+++ 原文摘录

876. Middle of the Linked List

1. 原始题目

Given a non-empty, singly linked list with head node head, return a middle node of linked list.

If there are two middle nodes, return the second middle node.

 

Example 1:

Input: [1,2,3,4,5]
Output: Node 3 from this list (Serialization: [3,4,5])
The returned node has value 3.  (The judge's serialization of this node is [3,4,5]).
Note that we returned a ListNode object ans, such that:
ans.val = 3, ans.next.val = 4, ans.next.next.val = 5, and ans.next.next.next = NULL.

Example 2:

Input: [1,2,3,4,5,6]
Output: Node 4 from this list (Serialization: [4,5,6])
Since the list has two middle nodes with values 3 and 4, we return the second one.

2. 题目理解

就是找到中间结点，然后依次打印链表结点。方法就是利用两个快慢指针。从头开始，如果快指针每次走两步，慢指针每次走一步，那么当快指针走到末尾时，慢指针正好在中间位置。

++++++
+++ 所给材料

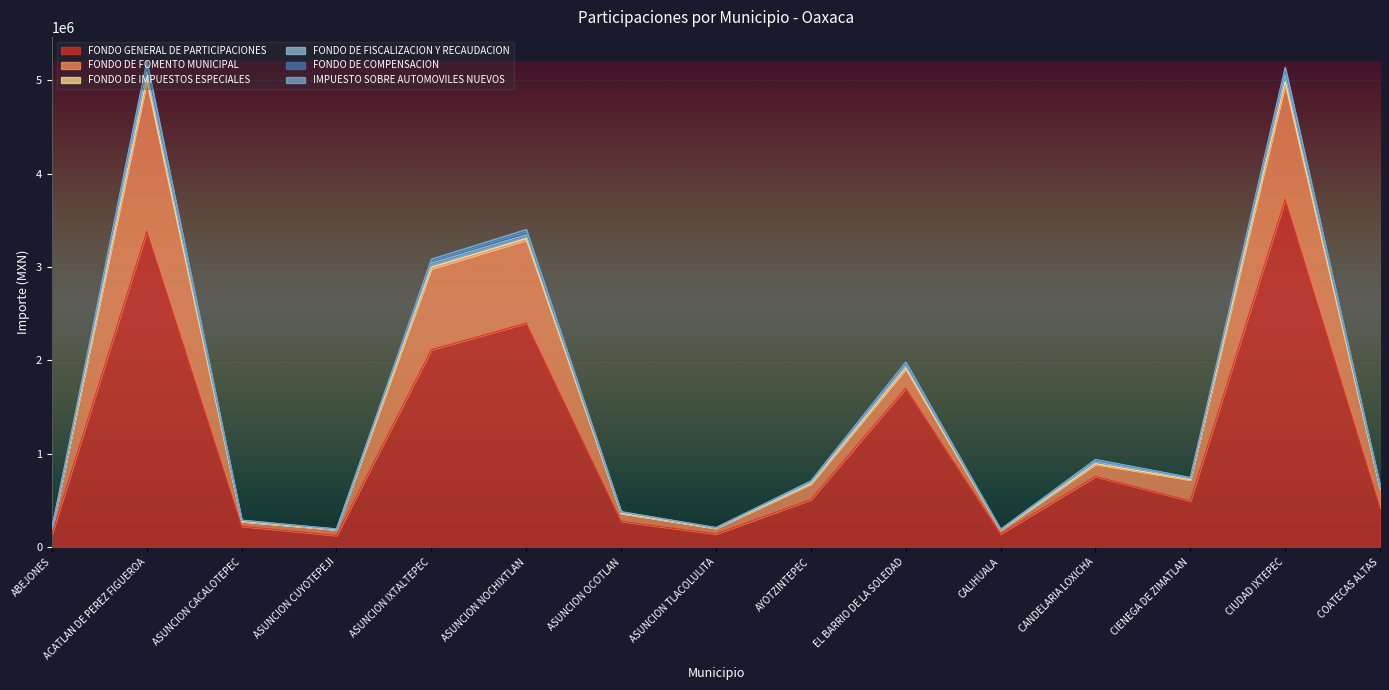

The FONDO GENERAL DE PARTICIPACIONES series shows 421856.4 at COATECAS ALTAS. True or false?

True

++++++

请接着关于链表中间结点的题解往下写。 完成这项练习不需要用到这些材料。

3. 解题

class Solution:
    def middleNode(self, head: ListNode) -> ListNode:
        pre = head   # 快指针
        cur = head   # 慢指针
        while(pre and pre.next):
            cur = cur.next
            pre = pre.next.next
        
        return cur

检验：

# 新建链表1
listnode1 = ListNode_handle(None)
#s1 = [1,2,3,666,8,3,2,9,4,5,6,8,999,666]
s1 = [1,3,5,666,4,5]
for i in s1:
    listnode1.add(i)
listnode1.print_node(listnode1.head)


s = Solution()
head = s.middleNode(listnode1.head)
listnode1.print_node(head)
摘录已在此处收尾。